One year. Twelve months. 365 days. 1.27 percent of an average American lifespan. This doesn’t seem like much, does it? Yet somehow, this small amount of time seems as threatening as the view from the edge of a cliff when you leave it wide open. But perhaps that is the perfect reason to do it.
Do what, you ask? Leave a year wide open. Without responsibilities, or scheduling, or really any semblance of what your life has looked like for the past 22 years or will look like until you retire. I am talking about taking a gap year after graduating from Georgetown.
Before you protest, hear me out. I know it seems impulsive, irrational and a little bit crazy. But is that not what being young is all about? Compared to my undergraduate institution, I have noticed that Georgetown students are much more professionally focused — which is not a bad thing, and is obviously an aspect of being a young adult in Washington, D.C. There are so many interesting events occurring and endless opportunities to learn and grow, which is one of my favorite parts about my life here. However, I feel that it also throws people into “the cycle” too soon.
This cycle has another name: life. But not the daring, exciting life we see portrayed by Hollywood — the one we dreamed of when we were in elementary school — but rather the humdrum life of a 9-to-5 office job, accompanied by an occasional night out here and a rare vacation there.
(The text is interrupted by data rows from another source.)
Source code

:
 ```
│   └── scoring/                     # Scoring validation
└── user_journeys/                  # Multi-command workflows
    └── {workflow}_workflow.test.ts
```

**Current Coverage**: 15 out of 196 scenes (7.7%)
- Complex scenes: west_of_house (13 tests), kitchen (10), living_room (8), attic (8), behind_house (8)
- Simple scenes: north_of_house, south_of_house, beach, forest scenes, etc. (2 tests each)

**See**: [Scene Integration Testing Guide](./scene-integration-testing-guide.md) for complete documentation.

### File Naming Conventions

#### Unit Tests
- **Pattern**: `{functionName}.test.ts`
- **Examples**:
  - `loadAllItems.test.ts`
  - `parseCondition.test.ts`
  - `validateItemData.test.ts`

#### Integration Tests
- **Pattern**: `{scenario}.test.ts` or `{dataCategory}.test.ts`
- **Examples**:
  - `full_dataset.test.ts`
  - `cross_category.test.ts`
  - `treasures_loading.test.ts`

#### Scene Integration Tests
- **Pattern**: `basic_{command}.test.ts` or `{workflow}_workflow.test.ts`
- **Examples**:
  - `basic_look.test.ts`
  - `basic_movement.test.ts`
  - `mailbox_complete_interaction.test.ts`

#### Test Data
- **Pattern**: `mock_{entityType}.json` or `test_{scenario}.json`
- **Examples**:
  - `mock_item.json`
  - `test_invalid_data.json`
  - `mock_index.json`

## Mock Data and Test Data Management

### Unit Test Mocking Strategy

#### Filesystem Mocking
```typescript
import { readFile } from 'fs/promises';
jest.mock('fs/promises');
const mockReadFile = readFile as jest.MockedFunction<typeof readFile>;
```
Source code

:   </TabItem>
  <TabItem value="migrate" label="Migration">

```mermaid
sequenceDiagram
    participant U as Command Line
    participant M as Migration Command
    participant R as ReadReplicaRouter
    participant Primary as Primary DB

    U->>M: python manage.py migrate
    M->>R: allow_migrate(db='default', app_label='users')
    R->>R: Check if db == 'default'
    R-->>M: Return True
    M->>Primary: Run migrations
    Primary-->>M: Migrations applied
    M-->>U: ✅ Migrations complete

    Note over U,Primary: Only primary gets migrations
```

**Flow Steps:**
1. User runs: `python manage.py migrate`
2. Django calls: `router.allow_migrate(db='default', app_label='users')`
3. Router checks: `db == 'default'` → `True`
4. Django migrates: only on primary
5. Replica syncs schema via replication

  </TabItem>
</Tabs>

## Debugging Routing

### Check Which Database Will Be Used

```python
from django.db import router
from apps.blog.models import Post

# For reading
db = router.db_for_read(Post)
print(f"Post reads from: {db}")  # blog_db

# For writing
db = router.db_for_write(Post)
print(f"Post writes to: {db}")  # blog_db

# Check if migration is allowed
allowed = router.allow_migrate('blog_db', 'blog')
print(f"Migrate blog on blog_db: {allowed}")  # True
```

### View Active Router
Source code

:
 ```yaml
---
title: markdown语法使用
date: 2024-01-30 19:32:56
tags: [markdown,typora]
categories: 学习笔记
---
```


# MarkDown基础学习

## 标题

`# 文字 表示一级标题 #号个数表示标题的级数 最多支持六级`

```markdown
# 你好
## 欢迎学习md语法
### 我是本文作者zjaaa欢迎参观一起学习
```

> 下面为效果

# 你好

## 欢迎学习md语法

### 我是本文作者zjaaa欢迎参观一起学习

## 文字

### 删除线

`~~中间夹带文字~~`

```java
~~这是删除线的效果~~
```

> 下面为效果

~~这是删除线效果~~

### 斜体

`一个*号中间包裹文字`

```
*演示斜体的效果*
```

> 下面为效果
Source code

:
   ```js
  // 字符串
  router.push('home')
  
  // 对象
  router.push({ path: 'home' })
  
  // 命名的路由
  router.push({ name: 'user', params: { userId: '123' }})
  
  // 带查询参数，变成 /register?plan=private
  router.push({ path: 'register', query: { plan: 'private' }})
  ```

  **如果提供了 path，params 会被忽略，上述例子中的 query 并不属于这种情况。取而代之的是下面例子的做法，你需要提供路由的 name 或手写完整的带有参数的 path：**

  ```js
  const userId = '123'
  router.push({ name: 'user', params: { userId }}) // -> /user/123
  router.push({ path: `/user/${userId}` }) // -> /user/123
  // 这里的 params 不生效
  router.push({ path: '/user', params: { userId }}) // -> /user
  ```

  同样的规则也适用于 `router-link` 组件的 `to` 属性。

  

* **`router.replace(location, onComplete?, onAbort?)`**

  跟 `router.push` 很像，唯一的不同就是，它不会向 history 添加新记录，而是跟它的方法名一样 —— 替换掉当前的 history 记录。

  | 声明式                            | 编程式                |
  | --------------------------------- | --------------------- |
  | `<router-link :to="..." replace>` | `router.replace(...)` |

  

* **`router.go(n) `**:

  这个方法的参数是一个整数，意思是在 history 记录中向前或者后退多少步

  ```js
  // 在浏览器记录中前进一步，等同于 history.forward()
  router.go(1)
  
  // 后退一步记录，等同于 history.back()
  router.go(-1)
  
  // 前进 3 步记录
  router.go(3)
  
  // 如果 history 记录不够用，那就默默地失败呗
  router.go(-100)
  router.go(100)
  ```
This type of life certainly has its place, and is, in many respects, an ideal system for many, if not most, individuals. My argument is just, not now.
There will be no other time in your life where you will have so much freedom and so few repercussions from a small escape from normalcy. You probably aren’t married, and you probably don’t have kids. If you have loans, you don’t have to start paying them back until six months after graduation. Unless you’ve already chosen it, you don’t have a job, and for the first time since you were about 12, you have literally no schoolwork to do. As they say, timing is everything, and the timing is perfect on this one.
Now I want to be clear. I am in no way suggesting you go chill on your parents’ couch for a year, binge-watching “Friends” and “House of Cards” while your dad cooks you dinner and your mom does your laundry. Absolutely not. If you’re going to do a gap year, then you’d better do it right.
Gap year options are essentially endless. They vary enormously in time span, location and activity.
You could take a year to travel — anywhere and for any length of time. This certainly has a price sticker on it, but it can be done on a summer job’s savings by looking for student deals and staying in hostels. It may not be glamorous, but the people you will meet, the experiences you have and the memories you will make are priceless. Travel is education at its best: you learn about the world and about yourself through trial and experimentation.
There is also the option of going abroad while getting a paycheck. And they are not all teaching jobs, although that’s not to say that those wouldn’t be interesting. You could also work as an au pair, which is essentially a fancy form of babysitting. There are hundreds of volunteer opportunities (both paid and unpaid) in many different areas, such as environmental protection and hospitality, which would allow for both personal growth and a new section on your resume.
Frankly, you could take a year to do just about anything — even working a random job in a random city or living at home again, as long as there is a purpose. Many of my friends went back home but used the reduced-stress environment to study for the LSAT or MCAT and to really think about their goals and the best way to get there.
All of these and more are possible ways to escape the uniformity that is sadly such a large part of the current human existence. Gap years are amazingly common in other parts of the world, with some countries having about 50% of all students take one — although it does typically come between high school and college. Even in the United States this trend is on the rise, with some colleges incentivizing a gap year because of the statistics surrounding students who take a gap year: gappers usually perform better academically than their non-gapping peers.
I wanted to take a gap year following my undergraduate education, but I got swept up in the grad school bustle and found myself here, pursuing a master’s degree. And I desperately wish I had taken that time off. Don’t get me wrong; I do enjoy my studies and see the benefit of furthering my education. But I might have done it a different way if I had allowed myself the time to really think about all of my options. I also think that a short break would have allowed me to meet my graduate studies with more mental and emotional gumption. I am now planning on taking a gap year after I graduate next year, and, honestly, it is one of my biggest motivations. Of course, hindsight is always 20/20, but that is why I wanted to share these thoughts with an audience who could learn from my mistake.
A gap year is not for everyone. But it is certainly for some, and I don’t think there should be stigma against it. Taking some time off allows for exploration that is usually put on the backburner due to the various responsibilities we face in everyday life. It allows you to grow, mature, pursue your own interests, and in the process learn a lot about yourself and what you want out of life. Taking a bit of time to figure yourself out now surely beats waking up in ten years and realizing that you dislike where your life has pulled you. Therefore, I urge you: if you are unsure about your next steps or are simply itching for some adventure, go out there and get it. Don’t worry about what your friends are doing or what other people might think. Last time I checked, you were the only one living your life.
Rebecca Childress is a master’s candidate in the Graduate School of Arts and Sciences. Gradually Getting There appears every other Friday.